---------- DATA EXCERPTS ----------

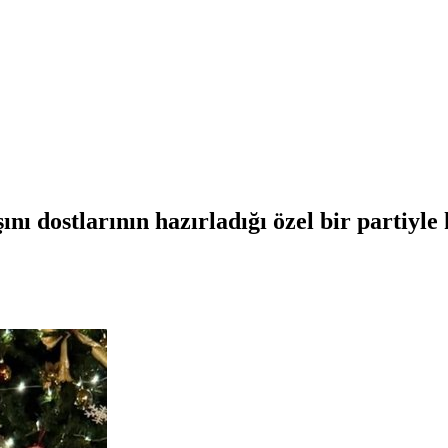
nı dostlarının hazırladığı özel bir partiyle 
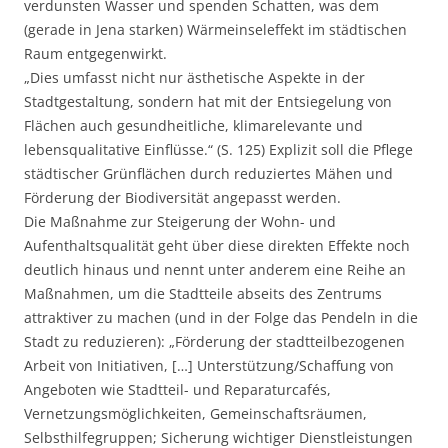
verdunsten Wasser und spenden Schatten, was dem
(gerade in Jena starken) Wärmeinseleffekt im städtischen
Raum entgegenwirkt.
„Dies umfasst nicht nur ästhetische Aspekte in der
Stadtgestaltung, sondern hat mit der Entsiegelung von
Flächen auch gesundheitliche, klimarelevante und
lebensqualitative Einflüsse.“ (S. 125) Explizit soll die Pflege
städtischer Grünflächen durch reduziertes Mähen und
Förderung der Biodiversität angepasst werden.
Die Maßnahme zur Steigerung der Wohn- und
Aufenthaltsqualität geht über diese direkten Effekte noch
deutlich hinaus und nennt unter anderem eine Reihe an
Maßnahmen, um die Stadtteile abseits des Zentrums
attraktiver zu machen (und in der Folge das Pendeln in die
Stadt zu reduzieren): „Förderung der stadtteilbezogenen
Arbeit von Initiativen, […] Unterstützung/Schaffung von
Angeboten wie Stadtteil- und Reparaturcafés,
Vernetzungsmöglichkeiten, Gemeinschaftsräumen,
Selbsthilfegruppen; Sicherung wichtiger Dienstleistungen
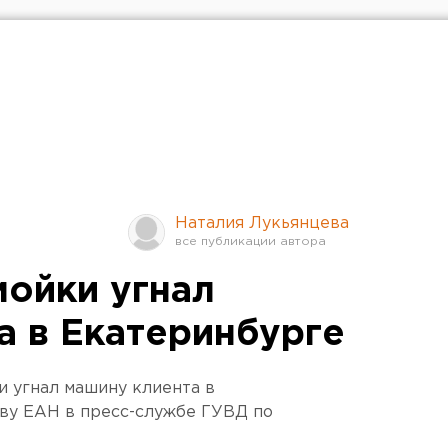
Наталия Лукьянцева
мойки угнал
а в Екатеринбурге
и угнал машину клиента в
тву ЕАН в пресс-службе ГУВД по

----------
---------- DATA EXCERPTS ----------

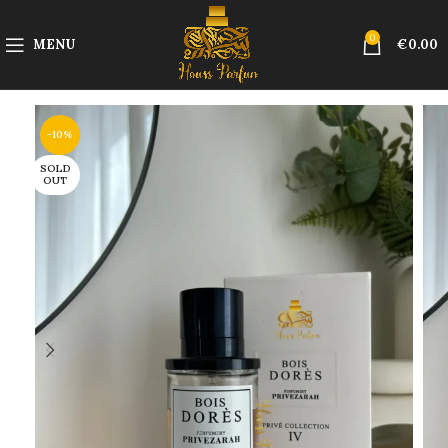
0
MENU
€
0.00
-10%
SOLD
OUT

----------

_WRITTEN TASK_
Every line that holds the word "угнал" should be copied from the listing.

_RESPONSE TO THE TASK_
мойки угнал
и угнал машину клиента в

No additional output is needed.